A placement consultant looks for aged care accommodation for a person – but really it can be for any age, I’ve worked with younger people, I work with older people, people with dementia, people with no family.
But what I like to think of myself is more of an advocate, than anything else. My biggest wish when I deal with people is to find the best outcome for them – and do whatever I have to do to get that for them.
Because a lot of people just don’t understand and can be taken advantage of, so they need someone on their side. I’ve been doing this for about 12 years now, and before that I was in aged care. I just do it because I love it. And I just want the best that I can possibly get for people.
It’s not just a job to me, it’s just worth so much to get a really great outcome for people that I may never see again.
I’ve had my fair share of interesting clients, some were even from the glamourous light of fame. I’ve worked with actors, movie directors – many of them live in the US and UK and needed assistance with the parents who were still in Australia. I’m able to help people out from a long distance.
One, who shall remain nameless, was an actor (father of another Australian actor) who came to see me for help looking for a retirement villa with an aged care on-site for him and his partner. His partner had a few health issues and he wanted her to be looked after.
He was a funny man, he had everything all typed up, all this requirements – and there were a lot of them – as to what he wanted. It had to have a gym, it had to have a pool, it had to be this and that.
He started off wanting it to be in an area with lots of trees, up to 20km outside of Melbourne in the bush. So I found all these places that fit that for him, and then he came back to me and decided that he wanted it down near the bayside instead!
We did a whole heap more work, down near the bayside. And then he changed his mind again! Now he wanted it down in Mornington near where his actor son lived.
Unfortunately before I could finish helping him and his partner, he passed away. He was a real character.
I have this one client, who I love to bits. He’s around 86-87. I met him around three years ago – I knew him before I even started my own business.
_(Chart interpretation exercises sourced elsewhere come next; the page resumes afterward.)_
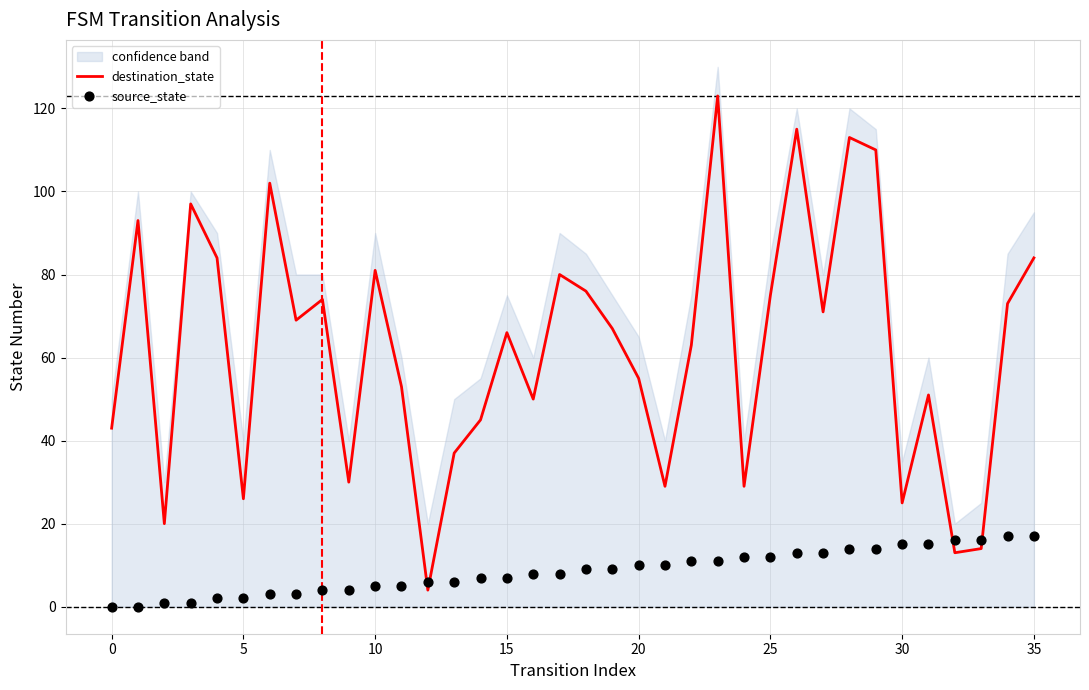

What are all the series names shown in the legend?

destination_state, source_state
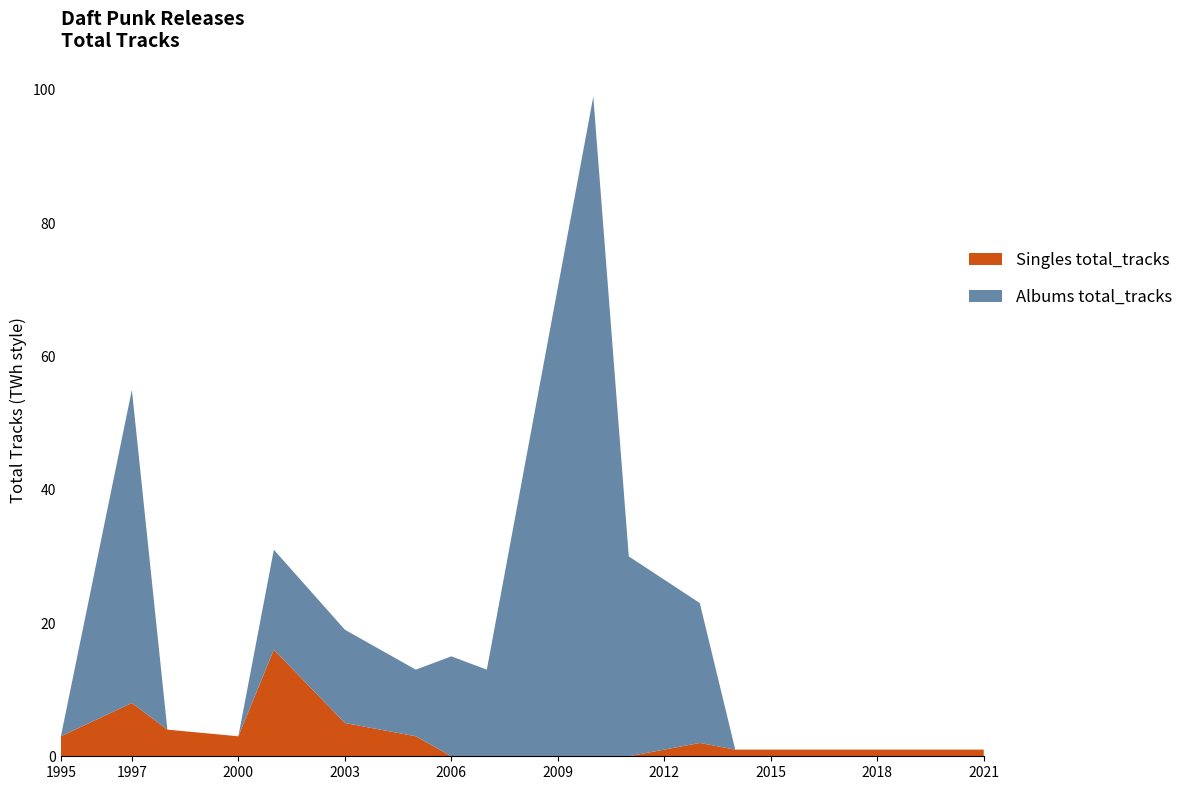

What is the maximum value for Singles total_tracks?

16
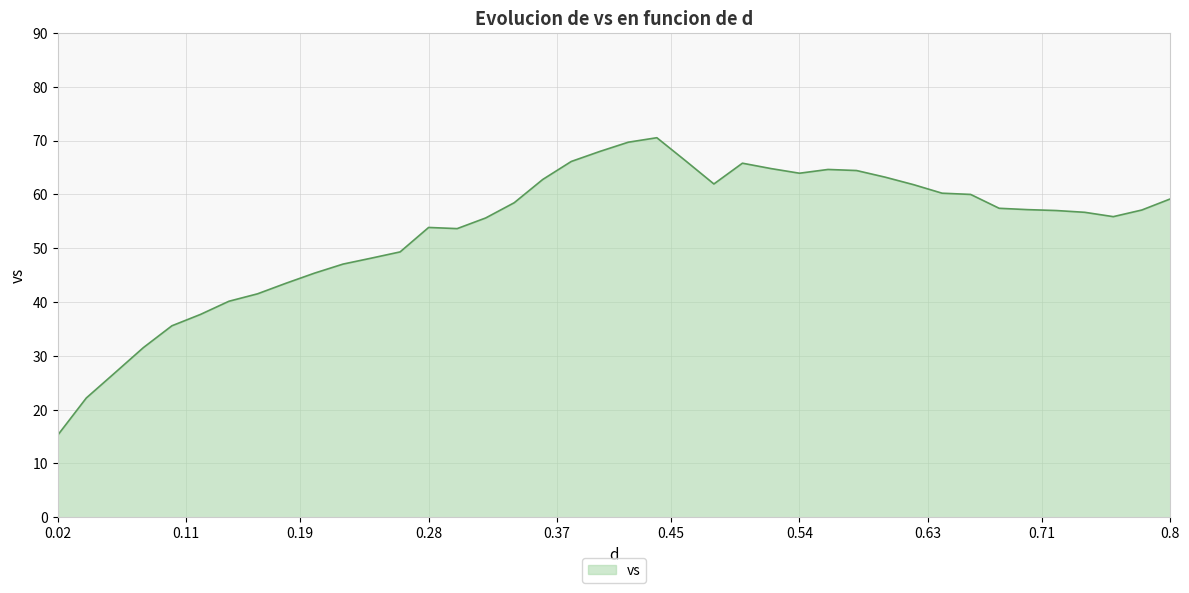

What is the greatest value displayed?

70.5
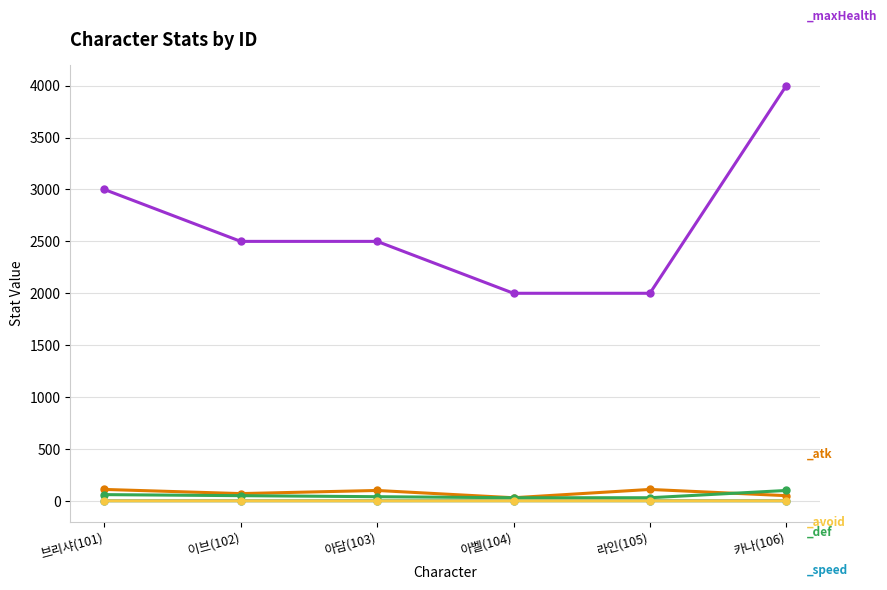

Rank the series by their maximum value, from highest to lowest.

_maxHealth, _atk, _def, _speed, _avoid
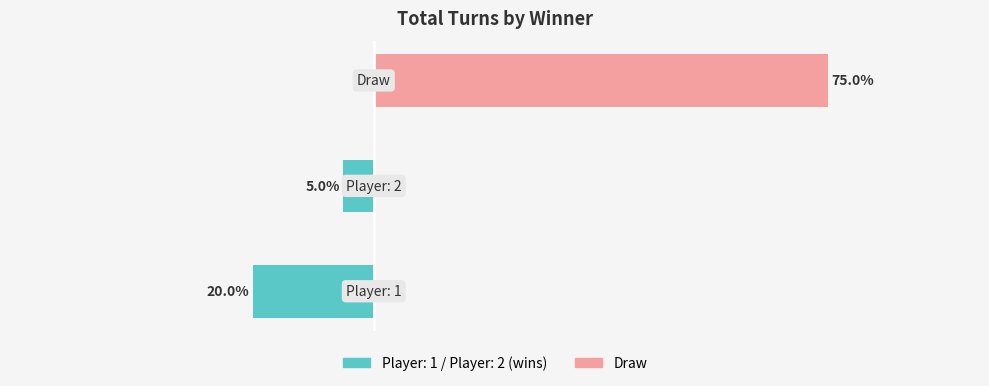

True or false: the data shows -47.9 at 1.

False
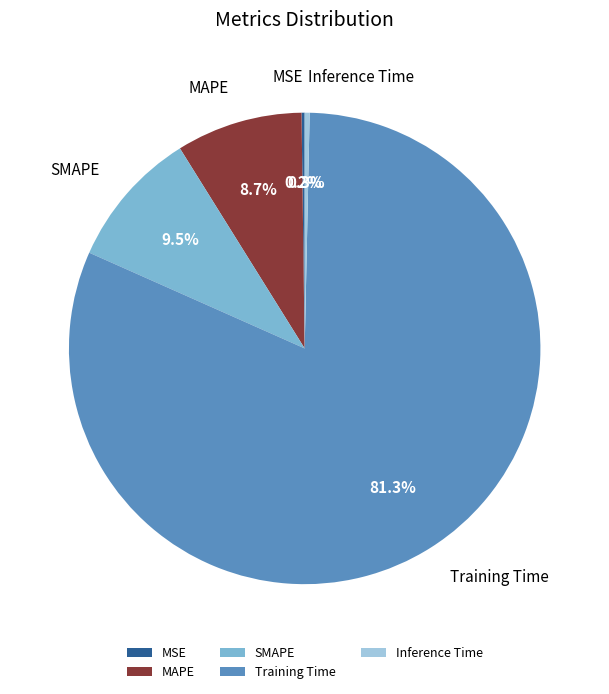

Does Training Time account for over 50% of the chart?

Yes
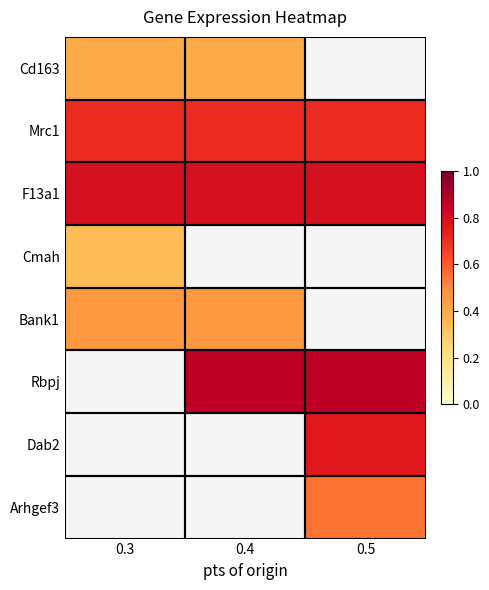

At how many categories does at least one series exceed 0?

3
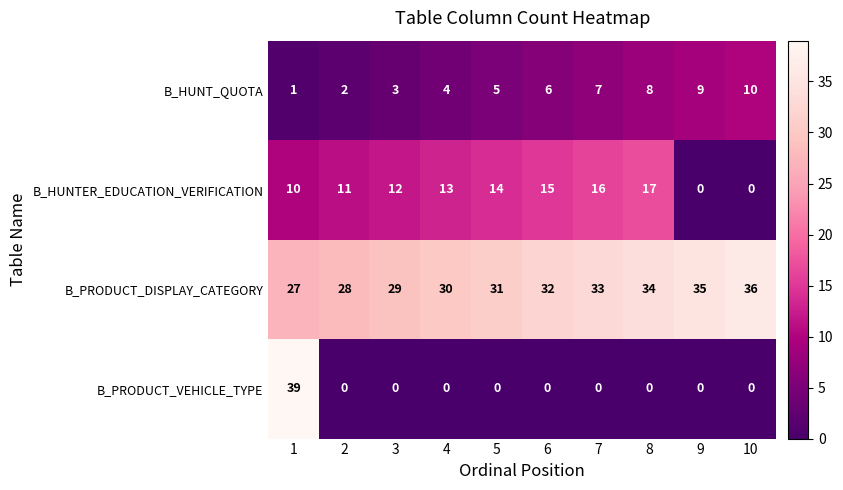

Rank the series by their maximum value, from lowest to highest.

B_HUNT_QUOTA, B_HUNTER_EDUCATION_VERIFICATION, B_PRODUCT_DISPLAY_CATEGORY, B_PRODUCT_VEHICLE_TYPE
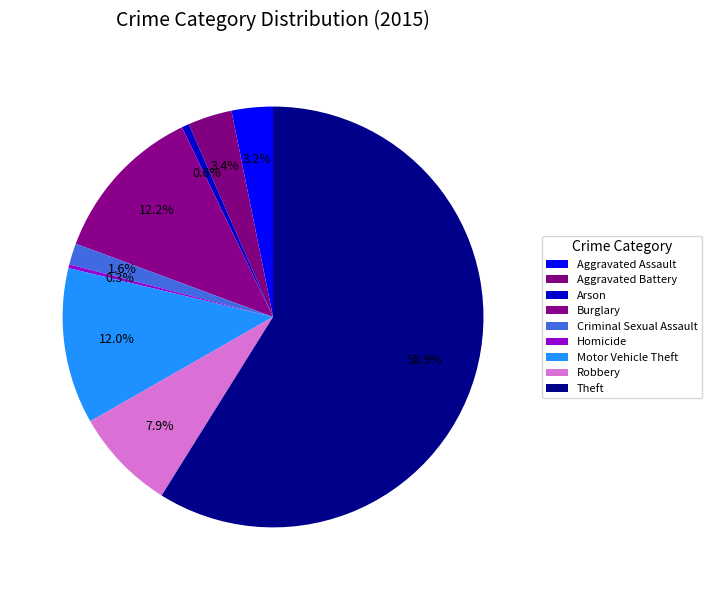

Count the number of slices in the pie.

9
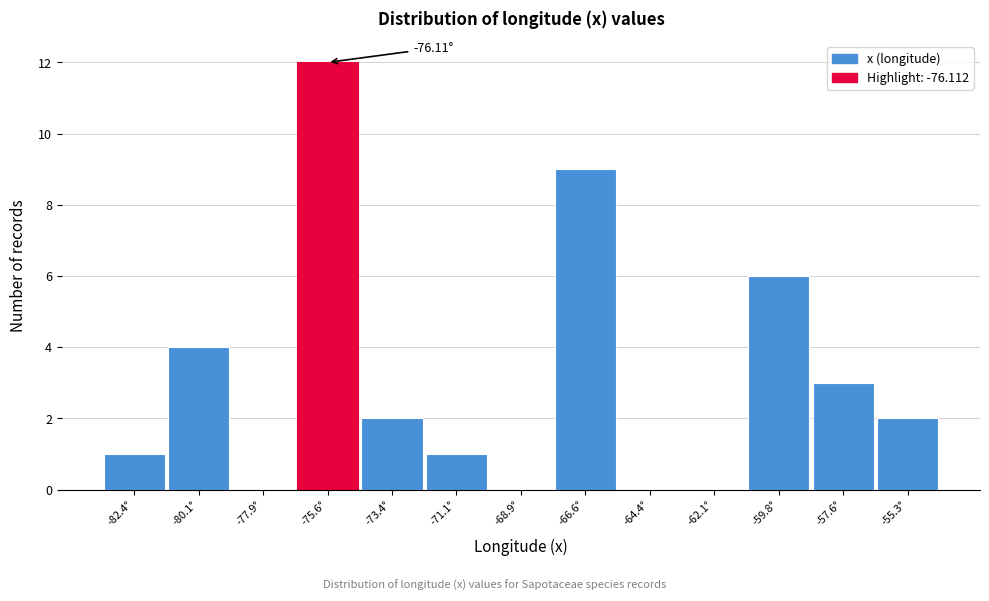

Which range on the x-axis has the tallest bar?

-77.0 to -74.5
This gentleman was abused financially and he had no living relatives. He ended up selling his property and making a lot of money. He then moved to a nursing home.
He can’t talk because he’s deaf, but we communicate via email. One day I sent to him, “why don’t I come and have lunch with you?” And his response was that in the 18 months he’d been there no one had come and visited him.
So now I regularly go have lunch with him. He has nobody else. He looks forward to my visits. A really nice friendship has developed with him.
Finding a place for a loved one is different for every family and every family situation.
If the person who is going to be living in the facility or village is mentally competent, then you have to talk about it with them with a positive point of view.
If you’re the son or daughter who is driving long distances to check on your parents because you’re scared that they’ve fallen or done something – sometimes as hard as it is you need to let them know the impact their needs are also having on your own life.
From a family’s perspective, you have to make the person feel like they own their decision and that they had input into it. I always ask the family, it’s usually them who approach me, “do you want your loved one involved in the decision?”
I understand that some have dementia and are not always in a position to make insightful decisions around moving into care, so for them it may not be a good idea. But if they are in a position to make their own decision I think you have to respect that and try and include them.
A lot of the children feel guilt – feeling that they should have taken care of them better, they should have been able to do something to keep them at home, or they should have been able to afford a full time carer.
It eats away at them and that’s where I try to advocate for the family as well as the person going into care. I try to get them to see each other’s perspective so that there are negative feelings, no blame or guilt. We all want what’s best for each other.
Caring for the elderly is perhaps the greatest responsibility we have.
Jillian Slade is a placement consultant who has worked in the aged care industry for over 20 years. She started her own placement agency, Oasis Aged Care Solution, in 2015 where she helps families and people alike to find the right aged care facility for them.